We live in a disposable culture. Our lives are like giant landfills. We’re surrounded by junk.
We pay 99 cents to download disposable music. We drive through “restaurants” making disposable food. We wear disposable clothes so we don’t ever have to be without the latest trend. We create relationships—families even—that have disposable bonds. The entirety of our culture can be thrown away and bought anew.
“There’s a reason we say ‘put your money where your mouth is.’ Where we put our resources—time, love, cash—on a daily basis creates, demonstrates and confirms our commitments.” —Kelly Diels
Kelly says, money = commitment. I couldn’t agree more. We can’t commit to quality, to things that last a lifetime. We can’t commit to things that nurture us instead of make us sick. We have a serious problem with commitment.
And so we have a serious problem with money: the way we earn it, the way we save it, the way we spend it.
There’s nothing wrong with stuff, with consuming. But when we treat our stuff like it has no value—because it doesn’t—that attitude creeps into other parts of our life. Our “commitment problem” doesn’t just reflect outwardly—we stop even committing to ourselves.
We don’t commit to our education, our creativity, our bodies, our psyches, our circumstances. We are constantly looking for the cheap way out.
Goods that do not nurture our homes, our lives, or our families are disposable. Food that does not nurture our bodies is disposable. Relationships that do not nurture our souls are disposable. We don’t have to commit to them. And we owe them nothing in return.

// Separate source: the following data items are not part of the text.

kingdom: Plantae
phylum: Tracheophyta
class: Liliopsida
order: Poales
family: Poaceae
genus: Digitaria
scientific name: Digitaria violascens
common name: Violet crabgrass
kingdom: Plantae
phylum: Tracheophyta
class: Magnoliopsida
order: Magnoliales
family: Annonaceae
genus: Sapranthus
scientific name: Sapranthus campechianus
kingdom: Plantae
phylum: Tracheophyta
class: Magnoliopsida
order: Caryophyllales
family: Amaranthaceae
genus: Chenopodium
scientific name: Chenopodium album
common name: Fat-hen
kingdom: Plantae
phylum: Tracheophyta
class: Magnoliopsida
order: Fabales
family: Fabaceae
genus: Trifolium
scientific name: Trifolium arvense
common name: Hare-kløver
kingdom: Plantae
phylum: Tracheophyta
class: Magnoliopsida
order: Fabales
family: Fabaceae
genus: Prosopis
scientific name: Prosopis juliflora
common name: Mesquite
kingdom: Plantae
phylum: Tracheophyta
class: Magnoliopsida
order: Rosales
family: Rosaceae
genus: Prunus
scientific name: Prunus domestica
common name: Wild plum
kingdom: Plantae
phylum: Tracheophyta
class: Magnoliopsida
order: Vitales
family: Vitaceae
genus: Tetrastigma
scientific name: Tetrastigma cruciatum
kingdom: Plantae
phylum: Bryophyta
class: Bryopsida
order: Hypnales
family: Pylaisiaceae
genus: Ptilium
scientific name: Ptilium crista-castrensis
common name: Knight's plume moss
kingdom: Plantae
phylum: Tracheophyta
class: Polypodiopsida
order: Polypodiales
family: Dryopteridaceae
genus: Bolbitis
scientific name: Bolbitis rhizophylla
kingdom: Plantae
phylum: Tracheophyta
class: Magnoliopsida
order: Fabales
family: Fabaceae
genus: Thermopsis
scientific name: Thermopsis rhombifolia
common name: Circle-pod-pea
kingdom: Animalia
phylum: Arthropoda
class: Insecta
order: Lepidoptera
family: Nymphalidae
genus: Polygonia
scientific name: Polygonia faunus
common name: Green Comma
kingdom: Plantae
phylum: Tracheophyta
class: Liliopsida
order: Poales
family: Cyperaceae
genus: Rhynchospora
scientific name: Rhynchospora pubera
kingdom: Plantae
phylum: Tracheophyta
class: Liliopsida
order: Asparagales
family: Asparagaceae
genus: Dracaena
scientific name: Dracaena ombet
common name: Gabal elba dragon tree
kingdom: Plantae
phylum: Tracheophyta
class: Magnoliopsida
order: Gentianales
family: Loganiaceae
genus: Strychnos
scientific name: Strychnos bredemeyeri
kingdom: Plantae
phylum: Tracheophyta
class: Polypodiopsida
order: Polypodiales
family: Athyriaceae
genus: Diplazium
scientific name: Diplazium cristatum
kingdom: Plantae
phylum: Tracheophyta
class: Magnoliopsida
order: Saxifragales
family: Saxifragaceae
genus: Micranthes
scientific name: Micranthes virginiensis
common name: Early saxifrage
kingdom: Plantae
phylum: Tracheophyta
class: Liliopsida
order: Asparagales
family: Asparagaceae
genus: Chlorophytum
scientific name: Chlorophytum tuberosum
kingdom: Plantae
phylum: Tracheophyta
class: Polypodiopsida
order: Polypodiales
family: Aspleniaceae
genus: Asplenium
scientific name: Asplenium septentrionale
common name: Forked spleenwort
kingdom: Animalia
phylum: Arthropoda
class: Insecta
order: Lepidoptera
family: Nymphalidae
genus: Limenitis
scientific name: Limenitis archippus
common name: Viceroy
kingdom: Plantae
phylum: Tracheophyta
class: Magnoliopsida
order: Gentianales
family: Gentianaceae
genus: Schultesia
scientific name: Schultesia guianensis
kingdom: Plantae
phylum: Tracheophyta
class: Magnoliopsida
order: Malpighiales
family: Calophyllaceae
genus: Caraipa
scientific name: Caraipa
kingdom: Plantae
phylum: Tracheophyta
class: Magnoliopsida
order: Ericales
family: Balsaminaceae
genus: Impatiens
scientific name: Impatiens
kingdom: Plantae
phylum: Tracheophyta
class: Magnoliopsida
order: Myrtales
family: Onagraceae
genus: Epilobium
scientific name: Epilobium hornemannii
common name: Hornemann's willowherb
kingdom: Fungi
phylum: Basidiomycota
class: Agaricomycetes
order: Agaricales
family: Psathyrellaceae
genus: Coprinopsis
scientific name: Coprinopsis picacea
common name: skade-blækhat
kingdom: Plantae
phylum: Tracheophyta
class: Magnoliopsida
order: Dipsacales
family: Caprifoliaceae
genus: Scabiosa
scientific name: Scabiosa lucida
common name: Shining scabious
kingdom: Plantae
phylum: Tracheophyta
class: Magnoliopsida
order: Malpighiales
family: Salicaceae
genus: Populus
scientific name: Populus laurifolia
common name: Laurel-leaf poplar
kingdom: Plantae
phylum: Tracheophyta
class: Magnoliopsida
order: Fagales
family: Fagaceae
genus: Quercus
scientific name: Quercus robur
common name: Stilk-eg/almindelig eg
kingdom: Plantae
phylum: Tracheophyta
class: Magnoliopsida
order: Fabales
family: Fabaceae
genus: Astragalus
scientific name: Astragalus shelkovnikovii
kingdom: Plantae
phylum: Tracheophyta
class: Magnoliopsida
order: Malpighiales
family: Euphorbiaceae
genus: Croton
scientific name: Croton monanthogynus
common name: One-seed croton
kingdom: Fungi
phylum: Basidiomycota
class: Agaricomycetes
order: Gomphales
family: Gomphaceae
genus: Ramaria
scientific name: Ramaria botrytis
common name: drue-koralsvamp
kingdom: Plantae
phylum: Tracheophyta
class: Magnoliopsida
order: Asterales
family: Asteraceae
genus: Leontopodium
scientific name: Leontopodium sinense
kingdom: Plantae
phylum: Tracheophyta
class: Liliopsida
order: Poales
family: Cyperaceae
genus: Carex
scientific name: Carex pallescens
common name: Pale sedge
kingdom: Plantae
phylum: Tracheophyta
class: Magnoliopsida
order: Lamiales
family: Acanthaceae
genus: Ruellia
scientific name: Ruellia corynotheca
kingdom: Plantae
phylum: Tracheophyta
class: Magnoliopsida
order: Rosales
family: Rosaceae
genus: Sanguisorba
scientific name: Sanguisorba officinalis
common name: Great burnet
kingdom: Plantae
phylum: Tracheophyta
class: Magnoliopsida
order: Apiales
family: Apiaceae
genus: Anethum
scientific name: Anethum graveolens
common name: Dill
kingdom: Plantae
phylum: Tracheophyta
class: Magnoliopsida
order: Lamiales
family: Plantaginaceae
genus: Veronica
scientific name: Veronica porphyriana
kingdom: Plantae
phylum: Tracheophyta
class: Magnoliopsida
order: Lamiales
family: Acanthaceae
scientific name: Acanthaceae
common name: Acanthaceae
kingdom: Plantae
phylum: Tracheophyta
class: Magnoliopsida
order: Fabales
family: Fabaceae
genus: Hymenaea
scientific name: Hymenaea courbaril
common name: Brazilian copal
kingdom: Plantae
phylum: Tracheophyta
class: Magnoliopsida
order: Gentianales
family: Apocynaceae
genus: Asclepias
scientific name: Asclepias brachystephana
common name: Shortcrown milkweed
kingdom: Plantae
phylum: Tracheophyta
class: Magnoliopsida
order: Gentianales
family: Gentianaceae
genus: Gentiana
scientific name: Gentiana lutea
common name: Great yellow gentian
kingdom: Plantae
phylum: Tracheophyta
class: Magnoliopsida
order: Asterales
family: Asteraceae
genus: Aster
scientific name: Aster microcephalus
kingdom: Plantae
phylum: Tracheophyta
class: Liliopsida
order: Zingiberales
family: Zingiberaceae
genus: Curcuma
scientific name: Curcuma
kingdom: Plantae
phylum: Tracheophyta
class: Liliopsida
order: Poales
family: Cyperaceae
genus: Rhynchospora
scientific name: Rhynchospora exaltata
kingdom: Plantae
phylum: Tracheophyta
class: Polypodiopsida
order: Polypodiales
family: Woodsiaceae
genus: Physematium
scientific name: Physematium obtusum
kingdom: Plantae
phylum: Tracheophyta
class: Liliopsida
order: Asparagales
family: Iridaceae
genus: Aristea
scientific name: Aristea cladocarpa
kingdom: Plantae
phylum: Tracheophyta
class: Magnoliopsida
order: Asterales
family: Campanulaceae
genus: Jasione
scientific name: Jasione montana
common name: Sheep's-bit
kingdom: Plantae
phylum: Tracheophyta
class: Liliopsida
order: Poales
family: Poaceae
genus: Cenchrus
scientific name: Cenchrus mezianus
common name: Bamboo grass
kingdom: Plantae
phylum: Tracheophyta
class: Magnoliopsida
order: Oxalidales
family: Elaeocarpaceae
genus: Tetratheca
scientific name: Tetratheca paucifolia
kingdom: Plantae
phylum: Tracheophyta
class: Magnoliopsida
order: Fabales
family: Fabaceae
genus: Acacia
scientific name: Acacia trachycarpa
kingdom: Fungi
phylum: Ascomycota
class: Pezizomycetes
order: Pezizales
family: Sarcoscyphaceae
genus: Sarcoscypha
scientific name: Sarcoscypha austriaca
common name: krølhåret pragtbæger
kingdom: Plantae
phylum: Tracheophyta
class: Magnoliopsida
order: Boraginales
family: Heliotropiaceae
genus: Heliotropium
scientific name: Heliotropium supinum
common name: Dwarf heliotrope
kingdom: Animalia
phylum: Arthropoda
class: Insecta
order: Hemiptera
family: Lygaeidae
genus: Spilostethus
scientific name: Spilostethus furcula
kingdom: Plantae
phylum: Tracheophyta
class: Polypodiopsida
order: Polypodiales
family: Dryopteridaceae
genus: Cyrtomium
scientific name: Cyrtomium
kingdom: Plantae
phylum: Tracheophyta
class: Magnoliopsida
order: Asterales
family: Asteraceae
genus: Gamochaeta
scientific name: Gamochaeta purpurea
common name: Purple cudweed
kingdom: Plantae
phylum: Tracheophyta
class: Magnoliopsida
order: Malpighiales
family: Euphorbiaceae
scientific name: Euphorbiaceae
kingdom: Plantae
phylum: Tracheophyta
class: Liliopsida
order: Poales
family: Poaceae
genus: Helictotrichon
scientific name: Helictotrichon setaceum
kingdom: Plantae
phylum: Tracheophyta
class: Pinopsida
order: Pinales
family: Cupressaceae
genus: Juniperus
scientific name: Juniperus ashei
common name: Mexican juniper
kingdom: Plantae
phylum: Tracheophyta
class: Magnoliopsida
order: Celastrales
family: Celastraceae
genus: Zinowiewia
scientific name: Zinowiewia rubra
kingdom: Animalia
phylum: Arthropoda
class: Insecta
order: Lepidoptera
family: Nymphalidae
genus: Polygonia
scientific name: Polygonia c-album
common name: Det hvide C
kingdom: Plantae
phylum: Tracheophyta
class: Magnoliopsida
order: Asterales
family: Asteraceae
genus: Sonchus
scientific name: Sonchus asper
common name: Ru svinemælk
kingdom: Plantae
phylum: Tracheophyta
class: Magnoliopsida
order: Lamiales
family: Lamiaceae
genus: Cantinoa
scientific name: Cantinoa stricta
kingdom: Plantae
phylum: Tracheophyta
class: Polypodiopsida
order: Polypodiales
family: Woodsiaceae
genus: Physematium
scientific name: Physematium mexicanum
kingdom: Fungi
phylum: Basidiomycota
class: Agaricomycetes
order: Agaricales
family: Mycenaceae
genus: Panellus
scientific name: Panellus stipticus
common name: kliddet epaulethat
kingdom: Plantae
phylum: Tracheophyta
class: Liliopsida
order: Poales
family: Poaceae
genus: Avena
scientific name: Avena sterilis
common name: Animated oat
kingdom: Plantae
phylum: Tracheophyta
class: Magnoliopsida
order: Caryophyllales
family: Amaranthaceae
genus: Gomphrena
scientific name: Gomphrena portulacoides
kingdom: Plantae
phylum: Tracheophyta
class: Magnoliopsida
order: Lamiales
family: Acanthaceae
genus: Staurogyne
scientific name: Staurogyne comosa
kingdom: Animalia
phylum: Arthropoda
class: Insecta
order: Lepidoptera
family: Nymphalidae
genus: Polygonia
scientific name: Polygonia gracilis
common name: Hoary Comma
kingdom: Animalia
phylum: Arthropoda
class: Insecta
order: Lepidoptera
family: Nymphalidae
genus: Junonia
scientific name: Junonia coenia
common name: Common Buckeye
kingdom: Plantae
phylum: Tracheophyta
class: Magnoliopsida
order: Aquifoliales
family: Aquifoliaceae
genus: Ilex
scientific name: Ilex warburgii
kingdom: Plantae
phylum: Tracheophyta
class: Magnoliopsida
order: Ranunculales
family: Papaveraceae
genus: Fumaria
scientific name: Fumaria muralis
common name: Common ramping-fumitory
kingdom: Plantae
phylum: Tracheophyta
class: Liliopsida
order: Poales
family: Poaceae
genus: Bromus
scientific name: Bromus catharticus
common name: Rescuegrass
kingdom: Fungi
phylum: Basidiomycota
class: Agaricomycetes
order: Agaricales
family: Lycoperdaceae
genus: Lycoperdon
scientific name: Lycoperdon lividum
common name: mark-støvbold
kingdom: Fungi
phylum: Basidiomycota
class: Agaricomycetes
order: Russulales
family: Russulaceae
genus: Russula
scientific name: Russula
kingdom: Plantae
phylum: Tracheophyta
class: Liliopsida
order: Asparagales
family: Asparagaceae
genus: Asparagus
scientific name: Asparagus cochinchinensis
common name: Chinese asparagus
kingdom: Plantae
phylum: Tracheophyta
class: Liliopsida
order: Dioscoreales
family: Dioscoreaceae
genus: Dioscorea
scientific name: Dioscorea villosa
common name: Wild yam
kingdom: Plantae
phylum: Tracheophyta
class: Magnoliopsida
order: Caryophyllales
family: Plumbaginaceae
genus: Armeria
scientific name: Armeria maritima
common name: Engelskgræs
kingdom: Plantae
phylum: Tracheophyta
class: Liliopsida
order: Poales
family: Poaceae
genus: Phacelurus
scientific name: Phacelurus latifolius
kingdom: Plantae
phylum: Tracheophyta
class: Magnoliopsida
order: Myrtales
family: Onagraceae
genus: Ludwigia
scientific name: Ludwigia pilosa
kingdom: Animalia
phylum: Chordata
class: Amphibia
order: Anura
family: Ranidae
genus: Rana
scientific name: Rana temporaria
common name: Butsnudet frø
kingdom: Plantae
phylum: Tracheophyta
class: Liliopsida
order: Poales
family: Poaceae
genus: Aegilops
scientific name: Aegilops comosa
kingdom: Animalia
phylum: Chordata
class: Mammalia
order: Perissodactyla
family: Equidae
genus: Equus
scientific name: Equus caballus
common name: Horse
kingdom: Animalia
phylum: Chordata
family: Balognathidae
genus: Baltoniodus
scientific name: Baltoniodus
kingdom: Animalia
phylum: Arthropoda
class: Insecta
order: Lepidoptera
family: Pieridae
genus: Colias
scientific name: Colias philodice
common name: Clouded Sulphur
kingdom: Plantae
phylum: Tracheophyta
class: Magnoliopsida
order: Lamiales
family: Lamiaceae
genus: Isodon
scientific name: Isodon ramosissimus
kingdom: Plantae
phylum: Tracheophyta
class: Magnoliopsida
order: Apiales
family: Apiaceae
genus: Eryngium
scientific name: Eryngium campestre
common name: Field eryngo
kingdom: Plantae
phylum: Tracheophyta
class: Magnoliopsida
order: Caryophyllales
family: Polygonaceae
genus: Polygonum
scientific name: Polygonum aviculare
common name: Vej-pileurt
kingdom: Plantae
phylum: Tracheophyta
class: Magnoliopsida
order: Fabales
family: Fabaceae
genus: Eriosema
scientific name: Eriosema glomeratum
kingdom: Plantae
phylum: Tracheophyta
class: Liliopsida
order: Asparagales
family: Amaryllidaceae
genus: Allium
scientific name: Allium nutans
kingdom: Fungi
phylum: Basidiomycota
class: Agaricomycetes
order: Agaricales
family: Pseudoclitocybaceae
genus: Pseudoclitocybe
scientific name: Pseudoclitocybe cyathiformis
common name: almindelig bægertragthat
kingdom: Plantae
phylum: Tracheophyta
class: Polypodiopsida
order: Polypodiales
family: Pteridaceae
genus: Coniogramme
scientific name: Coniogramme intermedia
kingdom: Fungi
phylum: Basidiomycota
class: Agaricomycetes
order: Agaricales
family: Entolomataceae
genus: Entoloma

Deciding we’re going to commit to spending money on an art class or music lesson, a vine-ripened tomato picked from the farm in the next town over, a professional to service our business, or a piece of handmade clothing is not so much a commitment of money, it’s a commitment to yourself and to the rebuilding of our culture. It’s a choice to consume something of real value that nurtures others as much as it nurtures you.
What are you committing to today? What have you decided is indispensable instead of disposable?